## MATERIAL FOR THIS EXERCISE
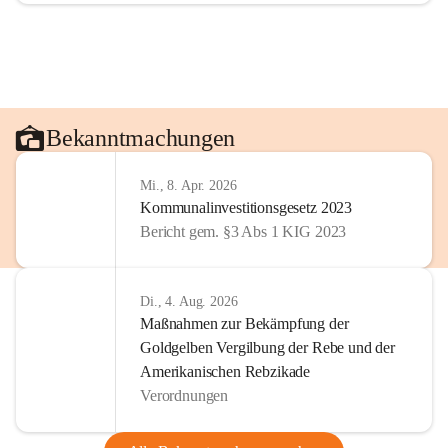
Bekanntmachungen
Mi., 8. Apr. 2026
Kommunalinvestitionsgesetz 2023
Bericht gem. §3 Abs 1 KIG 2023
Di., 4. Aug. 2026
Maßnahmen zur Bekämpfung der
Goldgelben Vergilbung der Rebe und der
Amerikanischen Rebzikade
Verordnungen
---
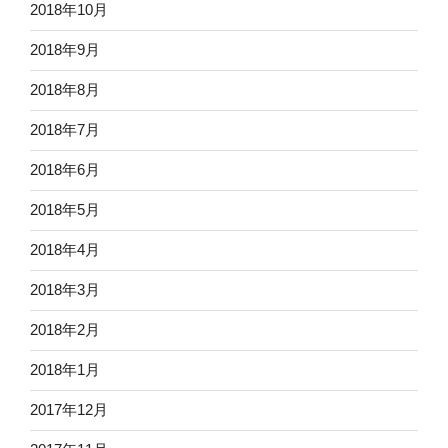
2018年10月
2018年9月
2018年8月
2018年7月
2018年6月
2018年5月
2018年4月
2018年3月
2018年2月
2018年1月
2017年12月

## EXERCISE DESCRIPTION
For this exercise, please output exactly the lines above starting at the line with "Kommunalinvestitionsgesetz 2023" and ending at the line with "Verordnungen", ends included.

## EXERCISE OUTPUT
Kommunalinvestitionsgesetz 2023
Bericht gem. §3 Abs 1 KIG 2023
Di., 4. Aug. 2026
Maßnahmen zur Bekämpfung der
Goldgelben Vergilbung der Rebe und der
Amerikanischen Rebzikade
Verordnungen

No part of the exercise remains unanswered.